■ Data to examine:

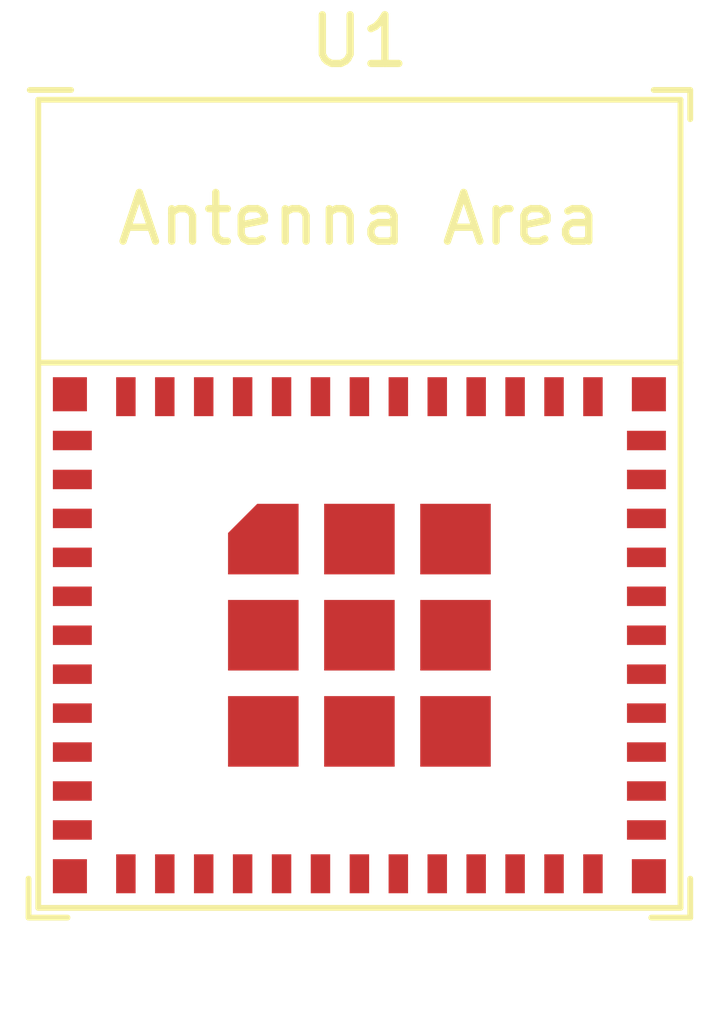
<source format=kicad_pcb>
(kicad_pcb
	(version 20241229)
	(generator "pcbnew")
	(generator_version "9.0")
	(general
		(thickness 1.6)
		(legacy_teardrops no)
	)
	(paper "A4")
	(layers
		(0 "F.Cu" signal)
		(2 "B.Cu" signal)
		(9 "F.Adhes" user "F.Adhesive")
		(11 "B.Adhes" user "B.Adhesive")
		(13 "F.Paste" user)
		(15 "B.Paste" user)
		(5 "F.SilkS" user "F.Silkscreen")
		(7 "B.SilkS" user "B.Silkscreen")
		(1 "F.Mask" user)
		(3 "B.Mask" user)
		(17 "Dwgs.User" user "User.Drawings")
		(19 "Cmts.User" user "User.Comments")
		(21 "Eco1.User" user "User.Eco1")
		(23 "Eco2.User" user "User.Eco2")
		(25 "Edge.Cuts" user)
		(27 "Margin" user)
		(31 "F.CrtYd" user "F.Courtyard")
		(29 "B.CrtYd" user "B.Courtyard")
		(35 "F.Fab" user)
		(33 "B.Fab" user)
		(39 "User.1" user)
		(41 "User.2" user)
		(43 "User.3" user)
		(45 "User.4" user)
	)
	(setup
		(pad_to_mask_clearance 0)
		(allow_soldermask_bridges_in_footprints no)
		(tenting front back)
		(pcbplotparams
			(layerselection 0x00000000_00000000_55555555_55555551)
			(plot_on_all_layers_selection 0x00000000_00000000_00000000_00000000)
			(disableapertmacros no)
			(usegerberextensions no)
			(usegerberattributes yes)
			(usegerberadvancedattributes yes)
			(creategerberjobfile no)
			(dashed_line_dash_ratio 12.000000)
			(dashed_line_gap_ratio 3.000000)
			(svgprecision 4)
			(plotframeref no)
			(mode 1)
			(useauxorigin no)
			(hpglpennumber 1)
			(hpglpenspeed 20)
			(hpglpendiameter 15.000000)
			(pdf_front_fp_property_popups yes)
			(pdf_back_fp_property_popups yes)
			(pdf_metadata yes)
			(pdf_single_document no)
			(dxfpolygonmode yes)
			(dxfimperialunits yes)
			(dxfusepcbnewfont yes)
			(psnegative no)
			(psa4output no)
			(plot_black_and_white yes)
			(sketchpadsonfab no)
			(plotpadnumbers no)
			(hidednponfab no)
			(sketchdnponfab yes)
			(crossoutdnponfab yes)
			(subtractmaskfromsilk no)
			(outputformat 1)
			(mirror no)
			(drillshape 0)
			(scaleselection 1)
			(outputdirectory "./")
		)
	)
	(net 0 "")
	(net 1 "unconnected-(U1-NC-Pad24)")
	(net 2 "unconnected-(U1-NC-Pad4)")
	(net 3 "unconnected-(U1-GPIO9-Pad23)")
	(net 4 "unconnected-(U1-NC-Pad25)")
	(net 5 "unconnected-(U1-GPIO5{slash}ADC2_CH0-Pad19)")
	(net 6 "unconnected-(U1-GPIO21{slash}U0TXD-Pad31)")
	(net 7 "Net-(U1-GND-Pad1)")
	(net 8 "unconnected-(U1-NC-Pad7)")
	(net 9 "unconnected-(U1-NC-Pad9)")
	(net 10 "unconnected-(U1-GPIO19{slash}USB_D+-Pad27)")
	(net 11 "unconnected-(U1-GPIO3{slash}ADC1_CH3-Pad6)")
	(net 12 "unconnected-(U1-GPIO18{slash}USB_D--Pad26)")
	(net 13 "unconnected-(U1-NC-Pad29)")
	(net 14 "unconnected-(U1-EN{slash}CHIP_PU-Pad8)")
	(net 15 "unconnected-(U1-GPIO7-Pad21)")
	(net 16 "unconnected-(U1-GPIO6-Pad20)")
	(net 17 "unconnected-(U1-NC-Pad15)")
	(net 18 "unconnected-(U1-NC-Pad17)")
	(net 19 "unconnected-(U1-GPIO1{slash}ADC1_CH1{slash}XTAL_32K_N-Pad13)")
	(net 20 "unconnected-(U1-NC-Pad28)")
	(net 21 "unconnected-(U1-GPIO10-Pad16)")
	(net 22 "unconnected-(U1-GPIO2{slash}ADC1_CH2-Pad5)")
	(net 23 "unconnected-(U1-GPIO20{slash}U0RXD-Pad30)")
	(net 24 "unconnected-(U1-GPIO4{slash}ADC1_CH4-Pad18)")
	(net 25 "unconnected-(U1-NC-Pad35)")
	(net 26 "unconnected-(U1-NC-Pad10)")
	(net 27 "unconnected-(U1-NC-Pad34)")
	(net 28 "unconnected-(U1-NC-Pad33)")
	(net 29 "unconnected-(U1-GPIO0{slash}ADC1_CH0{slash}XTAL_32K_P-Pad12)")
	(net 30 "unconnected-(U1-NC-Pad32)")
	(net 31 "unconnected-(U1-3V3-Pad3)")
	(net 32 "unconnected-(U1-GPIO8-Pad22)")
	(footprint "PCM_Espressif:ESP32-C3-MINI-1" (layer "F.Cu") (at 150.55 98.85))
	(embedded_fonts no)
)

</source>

■ What you will do:
If a line of the data contains "SilkS", copy it out.

■ Result of this exercise:
		(5 "F.SilkS" user "F.Silkscreen")
		(7 "B.SilkS" user "B.Silkscreen")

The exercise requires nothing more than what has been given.